The stretch wanted below opens at the line containing "Other Cities/States in" and closes at the line containing "Workers’ Compensation from". Please return it exactly, with no other lines.

### [Records shown]
········

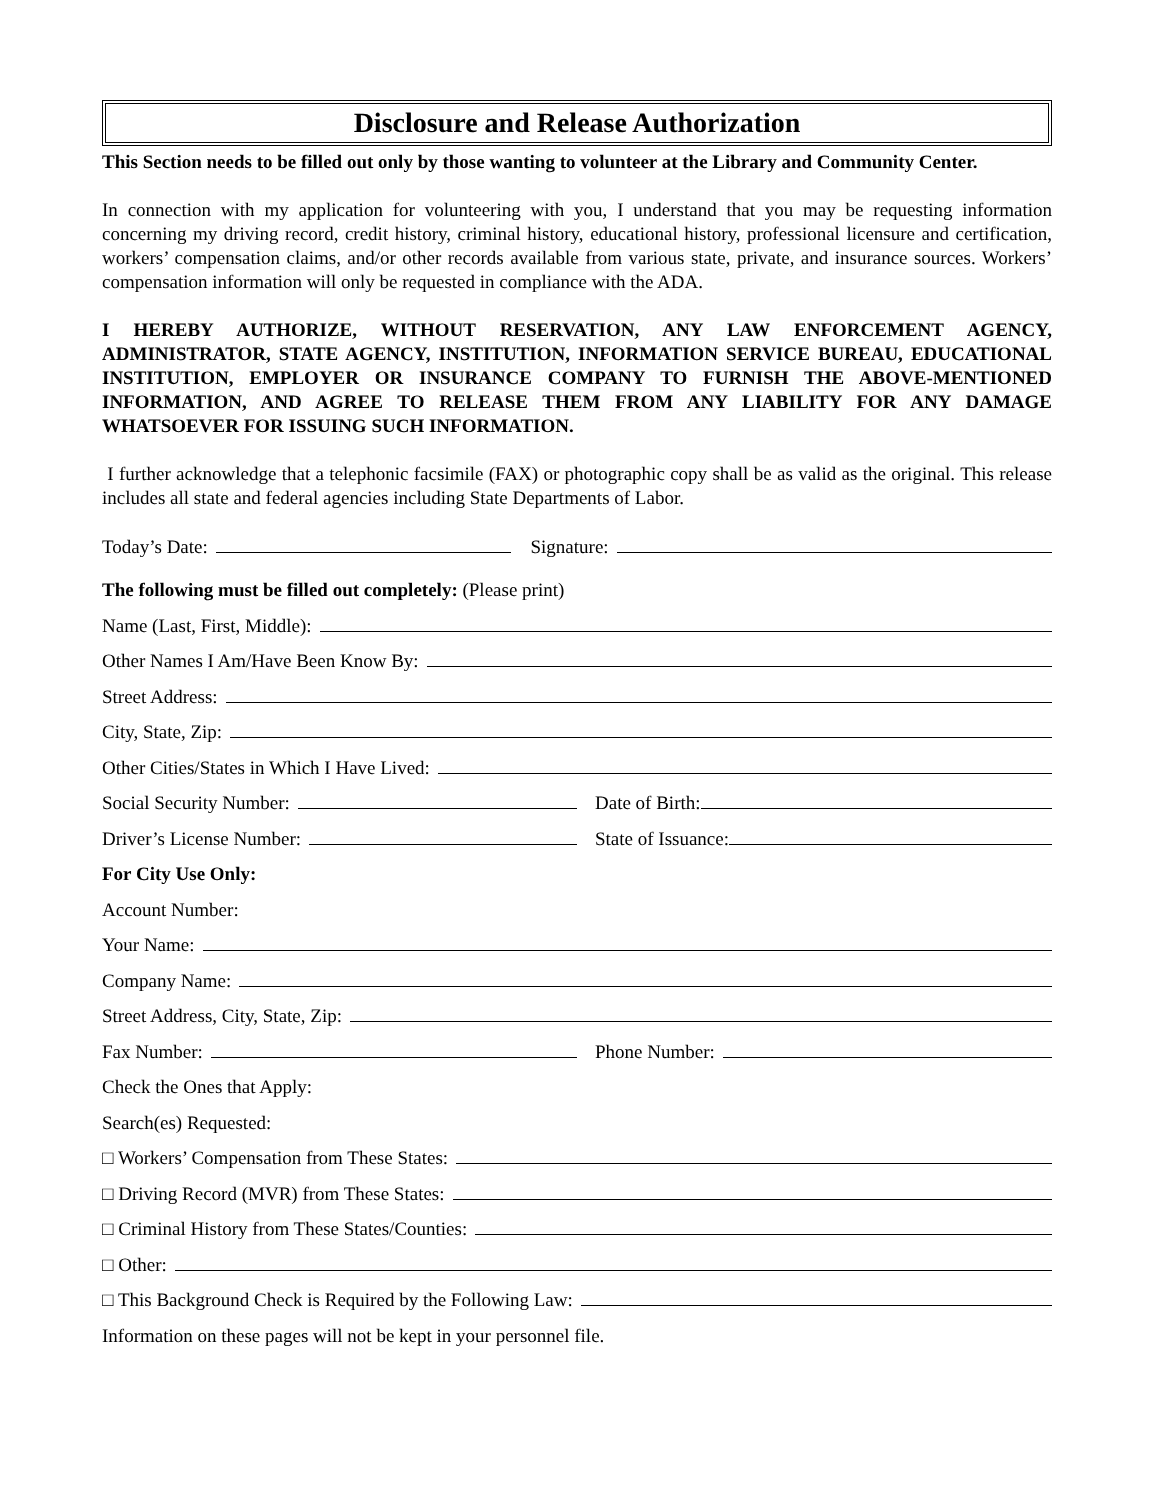Disclosure and Release Authorization
This Section needs to be filled out only by those wanting to volunteer at the Library and Community Center.
In connection with my application for volunteering with you, I understand that you may be requesting information concerning my driving record, credit history, criminal history, educational history, professional licensure and certification, workers’ compensation claims, and/or other records available from various state, private, and insurance sources. Workers’ compensation information will only be requested in compliance with the ADA.
I HEREBY AUTHORIZE, WITHOUT RESERVATION, ANY LAW ENFORCEMENT AGENCY, ADMINISTRATOR, STATE AGENCY, INSTITUTION, INFORMATION SERVICE BUREAU, EDUCATIONAL INSTITUTION, EMPLOYER OR INSURANCE COMPANY TO FURNISH THE ABOVE-MENTIONED INFORMATION, AND AGREE TO RELEASE THEM FROM ANY LIABILITY FOR ANY DAMAGE WHATSOEVER FOR ISSUING SUCH INFORMATION.
I further acknowledge that a telephonic facsimile (FAX) or photographic copy shall be as valid as the original. This release includes all state and federal agencies including State Departments of Labor.
Today’s Date:
Signature:
The following must be filled out completely: (Please print)
Name (Last, First, Middle):
Other Names I Am/Have Been Know By:
Street Address:
City, State, Zip:
Other Cities/States in Which I Have Lived:
Social Security Number:
Date of Birth:
Driver’s License Number:
State of Issuance:
For City Use Only:
Account Number:
Your Name:
Company Name:
Street Address, City, State, Zip:
Fax Number:
Phone Number:
Check the Ones that Apply:
Search(es) Requested:
□ Workers’ Compensation from These States:
□ Driving Record (MVR) from These States:
□ Criminal History from These States/Counties:
□ Other:
□ This Background Check is Required by the Following Law:
Information on these pages will not be kept in your personnel file.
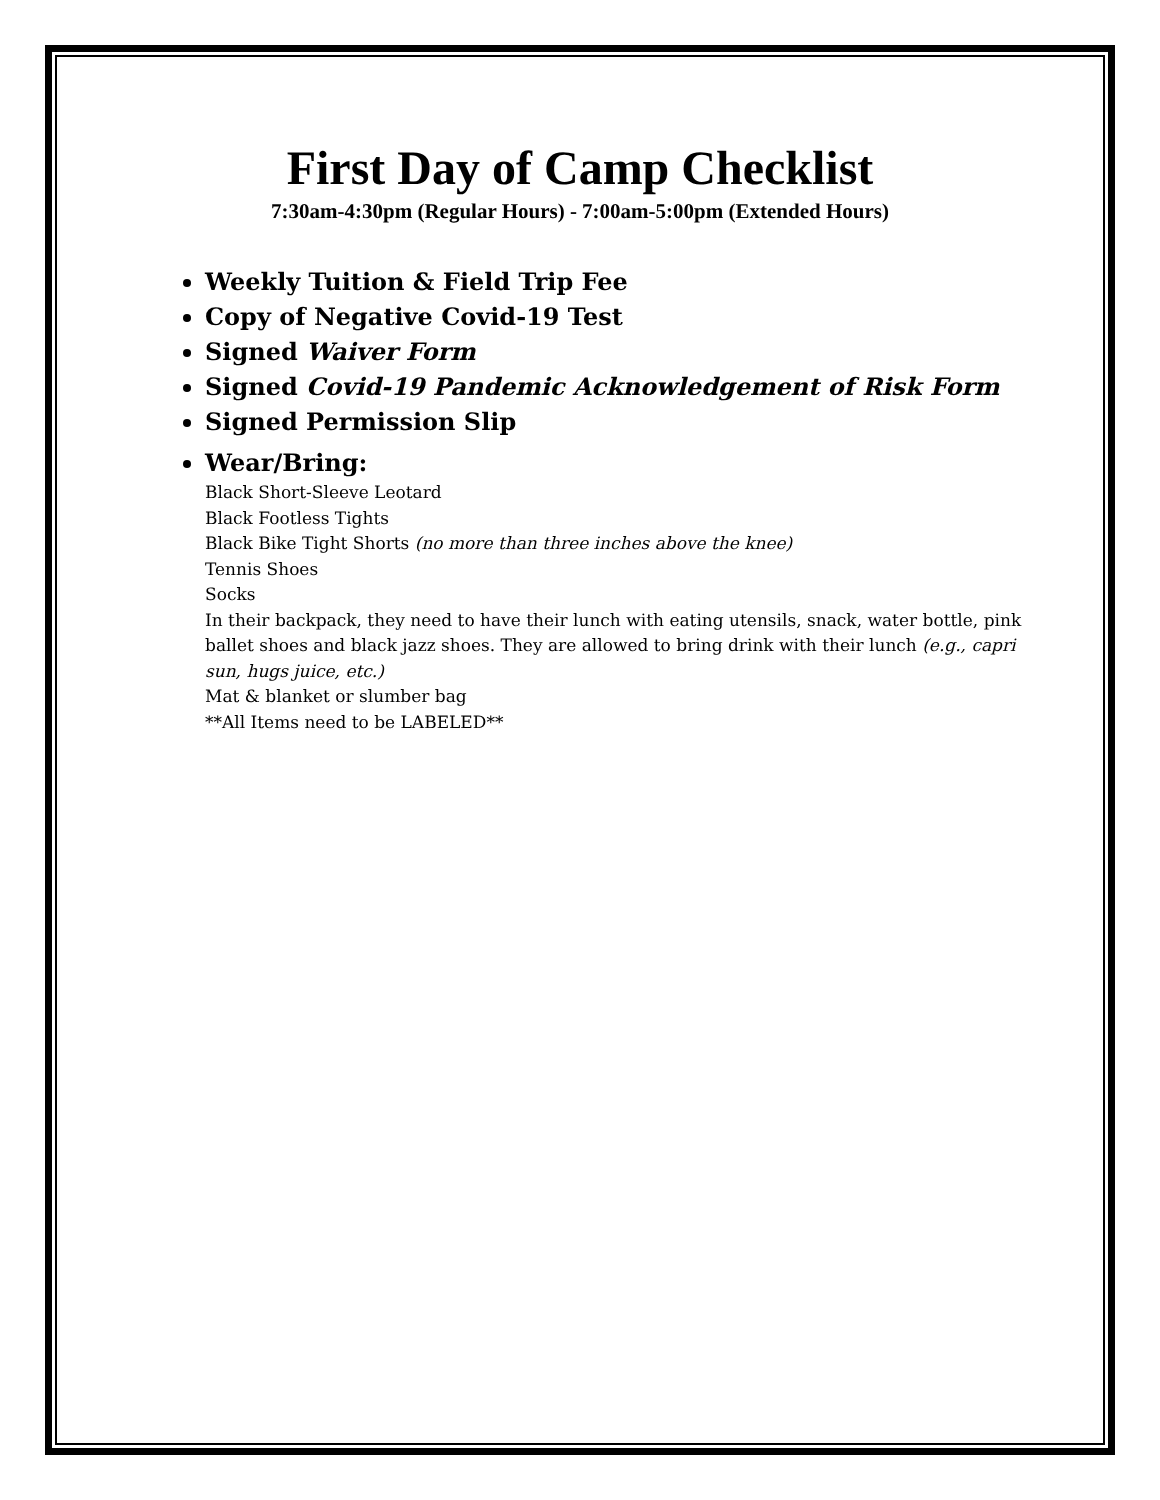First Day of Camp Checklist
7:30am-4:30pm (Regular Hours) - 7:00am-5:00pm (Extended Hours)
Weekly Tuition & Field Trip Fee
Copy of Negative Covid-19 Test
Signed Waiver Form
Signed Covid-19 Pandemic Acknowledgement of Risk Form
Signed Permission Slip
Wear/Bring:
Black Short-Sleeve Leotard
Black Footless Tights
Black Bike Tight Shorts (no more than three inches above the knee)
Tennis Shoes
Socks
In their backpack, they need to have their lunch with eating utensils, snack, water bottle, pink ballet shoes and black jazz shoes. They are allowed to bring drink with their lunch (e.g., capri sun, hugs juice, etc.)
Mat & blanket or slumber bag
**All Items need to be LABELED**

········

### [Answer for the task]
Other Cities/States in Which I Have Lived:
Social Security Number:
Date of Birth:
Driver’s License Number:
State of Issuance:
For City Use Only:
Account Number:
Your Name:
Company Name:
Street Address, City, State, Zip:
Fax Number:
Phone Number:
Check the Ones that Apply:
Search(es) Requested:
□ Workers’ Compensation from These States:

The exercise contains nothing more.